Have a look at the BAM file in IGV. You'll need to visually determine if these results are sensible.
Dear Ryan, Thank you very much for your inputs, I looked into BAM file in IGV and the results are attached herewith for your kind perusal!
IGV image. Mapping image.
Also, I have attached mapping results
Actually, in .gff file, I am getting following warning, can it be the reason for low assignment to features
"Warning: failed to find the gene identifier attribute in the 9th column of the provided GTF file. The specified gene identifier attribute is 'gene_id' The attributes included in your GTF annotation are 'ID=id1;Parent=rna0;Dbxref=GeneID:29414814;anticodon=(pos:62644..62646);gbkey=tRNA;inference=COORDINATES: profile:tRNAscan-SE:1.23;product=tRNA-Pro' "

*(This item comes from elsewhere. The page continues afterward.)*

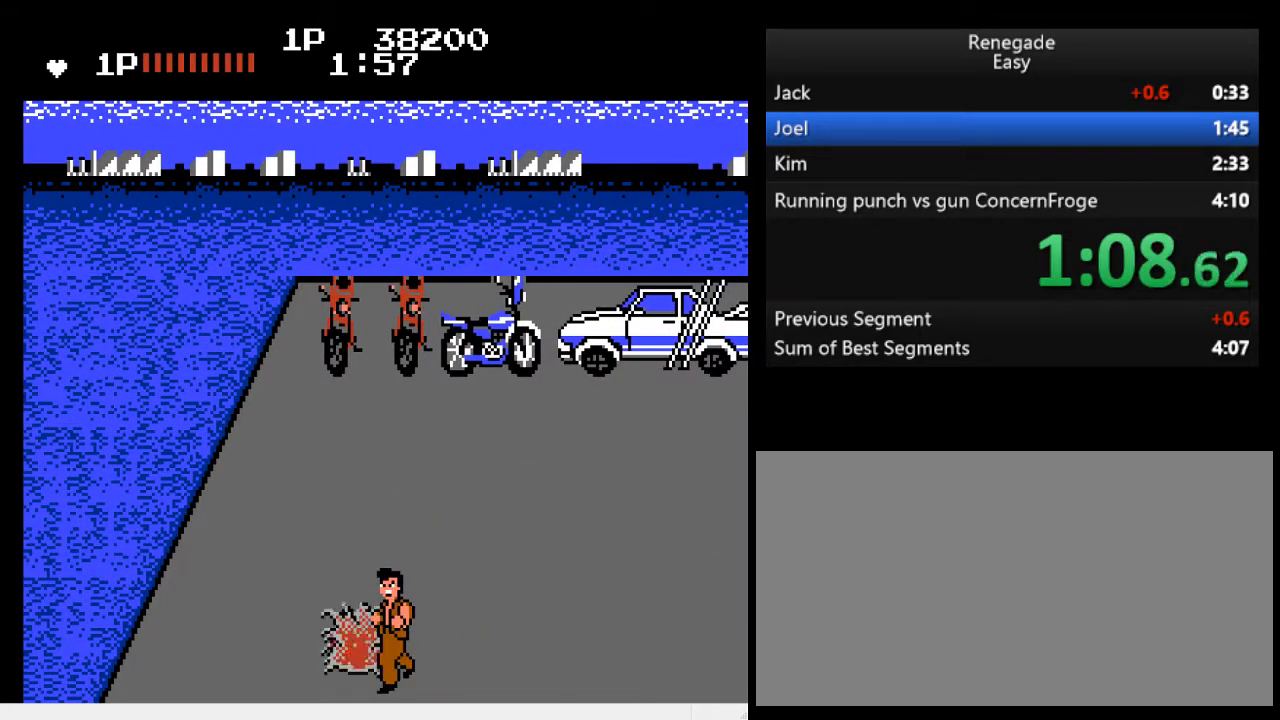
{"buttons": [], "events": []}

$stat Status CBC1_1_1n.bam 1 Assigned 118940 2 Unassigned_Unmapped 14097 3 Unassigned_MappingQuality 0 4 Unassigned_Chimera 0 5 Unassigned_FragmentLength 0 6 Unassigned_Duplicate 0 7 Unassigned_MultiMapping 0 8 Unassigned_Secondary 0 9 Unassigned_Nonjunction 0 10 Unassigned_NoFeatures 4759739 11 Unassigned_Overlapping_Length 0 12 Unassigned_Ambiguity 0
I tried using .gtf file,
but i got the following error "Error in file(file, "rt") : cannot open the connection In addition: Warning message: In file(file, "rt") : cannot open file './.Rsubread_featureCounts_pid60181': No such file or directory"

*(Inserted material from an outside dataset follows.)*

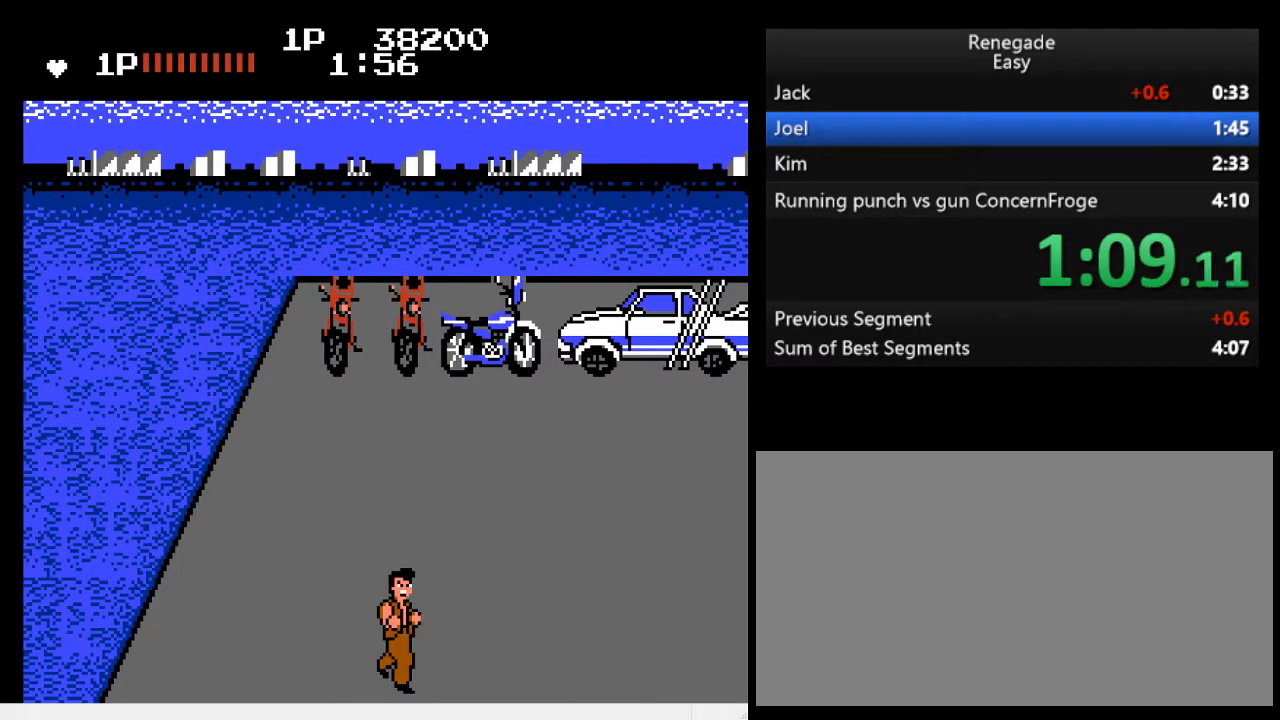
{"buttons": [], "events": []}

Can you kindly help in solving these issues, I will be grateful. Many Thanks In Advance
GFF files are always problematic. I strongly encourage you to directly use featureCounts from the command line rather than via R. You'll have less to debug that way, though in this case I presume there's a typo somewhere in the file name or path.
Dear Ryan, Thank you very much for your inputs.
I could solve the problem by putting the following command line
fc <- featureCounts(files = "CBC1_1_1.bam, CBC2_1.bam, CBT2_1_1.bam, CBT2_1.bam, CBC2_1_1.bam, CBC1_1_1b.bam, CBT1_1_1.bam, CBT1_1.bam", annot.ext = "annotate.gff",isGTFAnnotationFile = TRUE,GTF.featureType = "CDS", isPairedEnd = TRUE, GTF.attrType = "ID")"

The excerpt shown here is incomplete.